OptRemarks can be utilized to provide insights into performance tuning. It has the capability to report on checks that it cannot eliminate, possibly with reasons, allowing programmers to adjust their code to unlock further optimizations.

Debugging

Internal bounds annotations

Internal bounds annotations change a pointer into a wide pointer. The debugger needs to understand that wide pointers are essentially pointers with a struct layout. To handle this, a wide pointer is described as a record type in the debug info. The type name has a special name prefix (e.g., __bounds_safety$bidi_indexable) which can be recognized by a debug info consumer to provide support that goes beyond showing the internal structure of the wide pointer. There are no DWARF extensions needed to support wide pointers. In our implementation, LLDB recognizes wide pointer types by name and reconstructs them as wide pointer Clang AST types for use in the expression evaluator.

External bounds annotations

Similar to internal bounds annotations, external bound annotations are described as a typedef to their underlying pointer type in the debug info, and the bounds are encoded as strings in the typedef’s name (e.g., __bounds_safety$counted_by:N).

Recognizing -fbounds-safety traps

Clang emits debug info for -fbounds-safety traps as inlined functions, where the function name encodes the error message. LLDB implements a frame recognizer to surface a human-readable error cause to the end user.
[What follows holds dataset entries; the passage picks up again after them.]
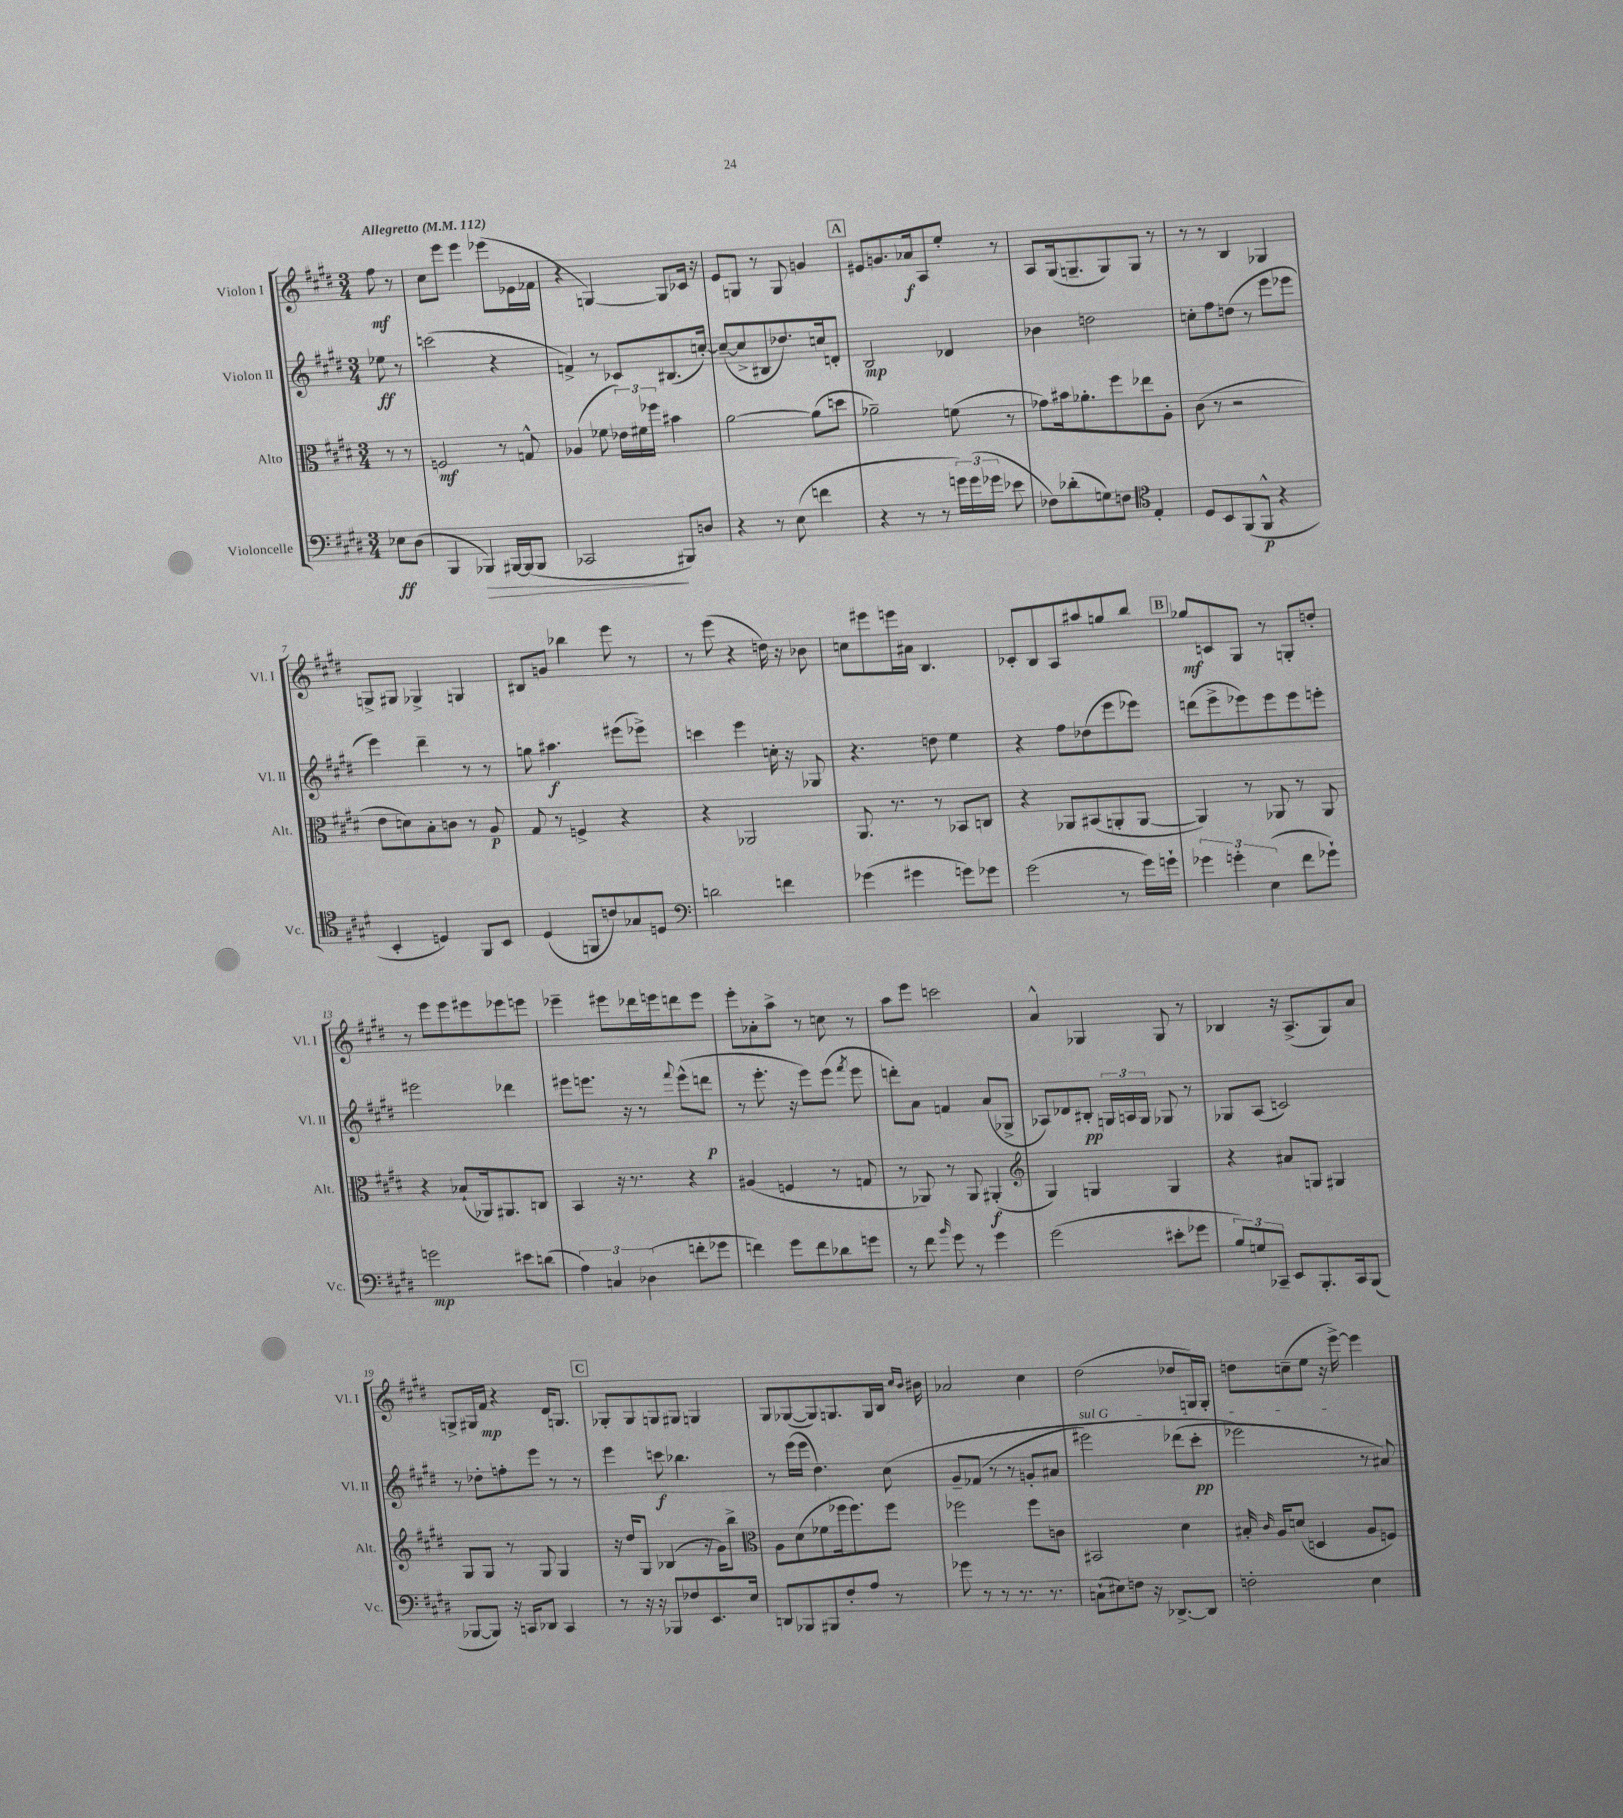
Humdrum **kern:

**kern	**dynam	**kern	**dynam	**kern	**dynam	**kern	**dynam
*part4	*part4	*part3	*part3	*part2	*part2	*part1	*part1
*staff4	*staff4	*staff3	*staff3	*staff2	*staff2	*staff1	*staff1
*I"Violoncelle	*	*I"Alto	*	*I"Violon II	*	*I"Violon I	*
*I'Vc.	*	*I'Alt.	*	*I'Vl. II	*	*I'Vl. I	*
*clefF4	*	*clefC3	*	*clefG2	*	*clefG2	*
*k[f#c#g#d#]	*	*k[f#c#g#d#]	*	*k[f#c#g#d#]	*	*k[f#c#g#d#]	*
*M3/4	*	*M3/4	*	*M3/4	*	*M3/4	*
*MM112	*	*MM112	*	*MM112	*	*MM112	*
=	=	=	=	=	=	=	=
!	!	!	!	!	!	!LO:TX:a:B:t=Allegretto	!
8E-X\L	ff	8r	.	8ee-X\	ff	8ff#\	mf
(8D#\J	.	8r	.	8r	.	8r	.
=1	=1	=1	=1	=1	=1	=1	=1
4BBB/	.	2Fn/	mf	(2cccn\	.	8cc#\L	.
.	.	.	.	.	.	8eee\J	.
!	!LO:HP:b	!	!	!	!	!	!
4BBB-X/)	>	.	.	.	.	4eee\	.
[16BBB#X/LL	.	8r	.	4r	.	(8eee-X\L	.
(16BBB#/J]	.	.	.	.	.	.	.
8BBB#/J	.	8Gn^^/	.	.	.	16e-X\L	.
.	.	.	.	.	.	16f-X\JJ	.
=2	=2	=2	=2	=2	=2	=2	=2
2CC-X/	.	(4A-X/	.	4fn^/)	.	4r	.
.	.	8f-X\	.	8r	.	[4Gn/)	.
.	.	24e-X\LL)	.	8c-X/L	.	.	.
.	.	24f#X\	.	.	.	.	.
.	.	24ff-X\JJ	.	.	.	.	.
8BBB#X/L)	]	4b#X\	.	(8.B#X/	.	8G/L]	.
8Dn/J	.	.	.	.	.	16c-X/Jk	.
.	.	.	.	[16ccn'/Jk)	.	16r	.
=3	=3	=3	=3	=3	=3	=3	=3
4r	.	[2a\	.	(8cc~/L_	.	8e/L	.
.	.	.	.	8cc^/]	.	8Gn/J	.
8r	.	.	.	8B#X/	.	8r	.
(8E\	.	.	.	8.dd-X/)	.	8G/	.
4fn\	.	(8a\L]	.	.	.	4gn/	.
.	.	.	.	16ccn/k	.	.	.
.	.	8ddn\J	.	8dn'/J	.	.	.
!!LO:REH:place=s1:t=A
=4	=4	=4	=4	=4	=4	=4	=4
4r	.	2a-X~\)	.	2B/	mp	8e#X/L	.
.	.	.	.	.	.	8.gn/	.
8r	.	.	.	.	.	.	.
.	.	.	.	.	.	16a-X/k	f
8r	.	.	.	.	.	8A/	.
24gn\LL)	.	(8fn\	.	4d-X/	.	8ee'/J	.
(24g\	.	.	.	.	.	.	.
24g-X\JJ	.	.	.	.	.	.	.
8e-X\	.	8r	.	.	.	8r	.
=5	=5	=5	=5	=5	=5	=5	=5
8F-X\L)	.	8g-X\L)	.	4b-X\	.	8A/L	.
(8d-X'\	.	16b#X\k	.	.	.	(16G#/k	.
.	.	8.a-X'\	.	.	.	8.Gn~/	.
8Gn\)	.	.	.	2ddn\	.	.	.
8Fn\J	.	8ff#\	.	.	.	8G/)	.
*clefC4	*	*	*	*	*	*	*
4E'/	.	8ee-X\	.	.	.	8G/J	.
.	.	8A'\J	.	.	.	8r	.
=6	=6	=6	=6	=6	=6	=6	=6
8D#/L	.	(8c#\	.	8ccn'\L	.	8r	.
8BB/	.	8r	.	8ff#\	.	8r	.
(8FF#/	.	2r	.	(8ddn\J	.	4B/	.
8FF#^^/J	p	.	.	8r	.	.	.
4r	.	.	.	8eee\L	.	4G-X/	.
.	.	.	.	8eee-X\J	.	.	.
!!LO:LB:g=z
=7	=7	=7	=7	=7	=7	=7	=7
4BB'/	.	8e\L	.	4eee\)	.	8Gn^/L	.
.	.	8dn\)	.	.	.	8G#X/J	.
4Dn/)	.	8B'\	.	4ddd#~\	.	4G-X^/	.
.	.	8cn\J	.	.	.	.	.
8FF#/L	.	8r	.	8r	.	4Gn/	.
8BB/J	.	8A/	p	8r	.	.	.
=8	=8	=8	=8	=8	=8	=8	=8
(4D#/	.	8G#/	.	8ggn\	.	8B#X/L	.
.	.	8r	.	4.aa#X\	f	8gn/J	.
8FFn/L	.	4Fn^/	.	.	.	4bb-X\	.
8cn/)	.	.	.	.	.	.	.
8G-X/	.	4r	.	(8eee#X\L	.	8eee\	.
8Dn/J	.	.	.	8eee-X^\J)	.	8r	.
=9	=9	=9	=9	=9	=9	=9	=9
*clefF4	*	*	*	*	*	*	*
2dn\	.	4r	.	4cccn\	.	8r	.
.	.	.	.	.	.	(8eee\	.
.	.	2AA-X/	.	4eee\	.	4r	.
4fn\	.	.	.	16ccn'\	.	16ddn\)	.
.	.	.	.	16r	.	16r	.
.	.	.	.	8G-X/	.	8b-X\	.
=10	=10	=10	=10	=10	=10	=10	=10
(4g-X\	.	8.AA/	.	4.r	.	8ccn\L	.
.	.	.	.	.	.	8eee#X\	.
.	.	8.r	.	.	.	.	.
4g#X\	.	.	.	.	.	16eeen\L	.
.	.	.	.	.	.	16a#X\JJ	.
.	.	8r	.	8ddn\	.	4.B/	.
8gn\L)	.	8BB-X/L	.	4ee\	.	.	.
8g-X\J	.	8Cn/J	.	.	.	.	.
=11	=11	=11	=11	=11	=11	=11	=11
(2g#\	.	4r	.	4r	.	8c-X'/L	.
.	.	.	.	.	.	8B/	.
.	.	8AA-X/L	.	8ff#\L	.	8A/	.
.	.	(8BB#X/	.	(8dd-X\	.	8aa#X/	.
8r	.	8AAn'/	.	8eee\	.	8ggn/	.
16g#\LL)	.	[8AA/J	.	8eee-X\J)	.	8bb/J	.
16gn`\JJ	.	.	.	.	.	.	.
!!LO:REH:place=s1:t=B
=12	=12	=12	=12	=12	=12	=12	=12
6g-X\	.	4AA/])	.	(8dddn\L	.	8gg-X/L	mf
.	.	.	.	8eee^\	.	8cn/	.
6gn'\	.	.	.	.	.	.	.
.	.	8r	.	8eee-X\)	.	8G#/J	.
(6E\	.	.	.	.	.	.	.
.	.	8AA-X/	.	8eee-\	.	8r	.
8f#\L	.	8r	.	8eee-\	.	8Gn'/L	.
8g-X`\J)	.	8AA-/	.	8eeen'\J	.	8ddn'/J	.
!!LO:LB:g=z
=13	=13	=13	=13	=13	=13	=13	=13
2gn\	mp	4r	.	2eee#X\	.	8r	.
.	.	.	.	.	.	8eee\L	.
.	.	(8B-X`/L	.	.	.	8eee\	.
.	.	16AA-X/k)	.	.	.	8eee#X\	.
.	.	8.AA#X/	.	.	.	.	.
8e#X\L	.	.	.	4ddd-X\	.	8eee-X\	.
(8dn\J	.	8Cn/J	.	.	.	8eeen\J	.
=14	=14	=14	=14	=14	=14	=14	=14
6A\)	.	4BB/	.	8eee#X\L	.	4eee-X~\	.
.	.	.	.	8.eeen\J	.	.	.
6Cn/	.	.	.	.	.	.	.
.	.	16r	.	.	.	8eee#X\L	.
.	.	8.r	.	16r	.	.	.
(6D-X\	.	.	.	.	.	.	.
.	.	.	.	8r	.	16ddd-X\L	.
.	.	.	.	.	.	16eeen\J	.
.	.	.	.	8qqfff#/	.	.	.
8fn'\L	.	4r	.	(8eee^^\L	.	8dddn\	.
8g-X\J	.	.	.	8dddn\J	p	8eee\J	.
=15	=15	=15	=15	=15	=15	=15	=15
4fn\)	.	(4A#X/	.	8r	.	8eee'\L	.
.	.	.	.	8.eee'\	.	8a-X'\	.
8g#\L	.	4Fn/	.	.	.	8aa^\J	.
.	.	.	.	16r	.	.	.
8f\	.	.	.	8eee\L)	.	8r	.
8d-X\	.	8r	.	(8eee\J	.	8ccn\	.
.	.	.	.	8qfff#/	.	.	.
8gn\J	.	8Gn/	.	8eee\	.	8r	.
=16	=16	=16	=16	=16	=16	=16	=16
8r	.	8r	.	8dddn'\L)	.	8aa\L	.
8f#\	.	8AA-X/)	.	8a\J	.	8eee\J	.
16qqb/	.	.	.	.	.	.	.
8g#\	.	8r	.	4fn/	.	2cccn\	.
8r	.	8AA-/	.	.	.	.	.
4g#\	.	(4AA#X'/	f	(8a/L	.	.	.
.	.	.	.	8G-X^/J	.	.	.
=17	=17	=17	=17	=17	=17	=17	=17
*	*	*clefG2	*	*	*	*	*
(2g#\	.	4G#/)	.	8A-X/L)	.	4a^^/	.
.	.	.	.	8d-X/	.	.	.
.	.	4Gn/	.	8B#X'/J	pp	4G-X/	.
.	.	.	.	24Gn/LL	.	.	.
.	.	.	.	24An/	.	.	.
.	.	.	.	24G/JJ	.	.	.
8e#X'\L	.	4G/	.	8G-X/	.	8G-/	.
8g-X\J	.	.	.	8r	.	8r	.
=18	=18	=18	=18	=18	=18	=18	=18
12B/L)	.	4r	.	8G-X/L	.	4B-X/	.
12Gn/	.	.	.	.	.	.	.
.	.	.	.	(8A/J	.	.	.
12CC-X~/J	.	.	.	.	.	.	.
8EE/L	.	8a#X/L	.	2cn/)	.	16r	.
.	.	.	.	.	.	(8.A^/L	.
8.BBB'/	.	8Gn/J	.	.	.	.	.
.	.	4G#X/	.	.	.	8G#/)	.
16CC-/k	.	.	.	.	.	.	.
(8BBB/J	.	.	.	.	.	8a/J	.
!!LO:LB:g=z
=19	=19	=19	=19	=19	=19	=19	=19
[8BBB-X/L	.	8G#/L	.	8r	.	8Gn^/L	.
8BBB-/J])	.	8G#/J	.	8dd-X'\L	.	16G#X/L	.
.	.	.	.	.	.	16f#/JJ	mp
16r	.	8r	.	8ffn'\	.	4r	.
16CCn/KL	.	.	.	.	.	.	.
8DD-X/J	.	8G#/	.	8eee\J	.	.	.
4CC/	.	4G#/	.	8r	.	16d#/KL	.
.	.	.	.	.	.	8.Gn/J	.
.	.	.	.	8r	.	.	.
!!LO:REH:place=s1:t=C
=20	=20	=20	=20	=20	=20	=20	=20
8r	.	16r	.	4eee\	.	8G-X'/L	.
.	.	16dd#/KL	.	.	.	.	.
16r	.	8G#/J	.	.	.	8G-/	.
16r	.	.	.	.	.	.	.
8BBB-X/L	.	(4B-X/	.	8cccn\	f	8Gn/	.
8F-X/	.	.	.	4.bb-X\	.	8G#X/J	.
8.EE/	.	16r	.	.	.	4Gn/	.
.	.	16g#\KL)	.	.	.	.	.
.	.	8bb^\J	.	.	.	.	.
16E/Jk	.	.	.	.	.	.	.
=21	=21	=21	=21	=21	=21	=21	=21
*	*	*clefC3	*	*	*	*	*
8DDn/L	.	8A\L	.	8r	.	8G#/L	.
8BBB-X/	.	(8d#\	.	(16eee\LL	.	([8G-X/	.
.	.	.	.	16eee\JJ	.	.	.
8BBB#X/	.	8f-X\	.	4.dd#\)	.	8G-/])	.
8F#'/	.	16ff-X\k	.	.	.	8.Gn/	.
.	.	8.ff-\)	.	.	.	.	.
8A/J	.	.	.	.	.	.	.
.	.	.	.	.	.	16G/L	.
8r	.	8ff-\J	.	(8cc#\	.	16B/JJ	.
.	.	.	.	.	.	16qqcc#/LL	.
.	.	.	.	.	.	16qqb/JJ	.
.	.	.	.	.	.	16b#X\	.
=22	=22	=22	=22	=22	=22	=22	=22
8g-X\	.	2ff-X\	.	8g#~/L	.	2a-X/	.
8r	.	.	.	(8f-X/J	.	.	.
8r	.	.	.	8r	.	.	.
8.r	.	.	.	8r	.	.	.
.	.	8ff-\L	.	8gn'/L	.	4cc#\	.
8.r	.	.	.	.	.	.	.
.	.	8cn\J	.	8a#X/J	.	.	.
=23	=23	=23	=23	=23	=23	=23	=23
!	!	!	!	!LO:TX:a:i:t=sul G	!	!	!
(8Cn`\L	.	2BB#X/	.	2eee#X\)	.	(2dd#\	.
8E#X\)	.	.	.	.	.	.	.
8Fn\J	.	.	.	.	.	.	.
16r	.	.	.	.	.	.	.
[8.DD-X^/L	.	.	.	.	.	.	.
.	.	4d#\	.	(8ddd-X\L	.	8dd-X/L	.
8DD-/J]	.	.	.	8ccc#'\J	pp	16Gn/L)	.
.	.	.	.	.	.	16G'/JJ	.
=24	=24	=24	=24	=24	=24	=24	=24
2Fn'\	.	16B#X'/	.	2eee-X\)	.	8ddn\L	.
.	.	16qqc#/	.	.	.	.	.
.	.	16A/KL	.	.	.	.	.
.	.	(8dn/J	.	.	.	(8ccn~\	.
.	.	4Dn/	.	.	.	8ee\J	.
.	.	.	.	.	.	16r	.
.	.	.	.	.	.	[16eee^\)	.
4E\	.	8A/L	.	8r	.	4eee\]	.
.	.	8Fn/J)	.	8a#X/)	.	.	.
==	==	==	==	==	==	==	==
*-	*-	*-	*-	*-	*-	*-	*-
A debug info consumer that is unaware of this sees an inlined function whose name encodes an error message (e.g., : __bounds_safety$Bounds check failed).

Expression Parsing

In our implementation, LLDB’s expression evaluator does not enable the -fbounds-safety language option because it’s currently unable to fully reconstruct the pointers with external bounds annotations, and also because the evaluator operates in C++ mode, utilizing C++ reference types, while -fbounds-safety does not currently support C++. This means LLDB’s expression evaluator can only evaluate a subset of the -fbounds-safety language model. Specifically, it’s capable of evaluating the wide pointers that already exist in the source code. All other expressions are evaluated according to C/C++ semantics.

C++ support

C++ has multiple options to write code in a bounds-safe manner, such as following the bounds-safety core guidelines and/or using hardened libc++ along with the C++ Safe Buffer model. However, these techniques may require ABI changes and may not be applicable to code interoperating with C. When the ABI of an existing program needs to be preserved and for headers shared between C and C++, -fbounds-safety offers a potential solution.

-fbounds-safety is not currently supported in C++, but we believe the general approach would be applicable for future efforts.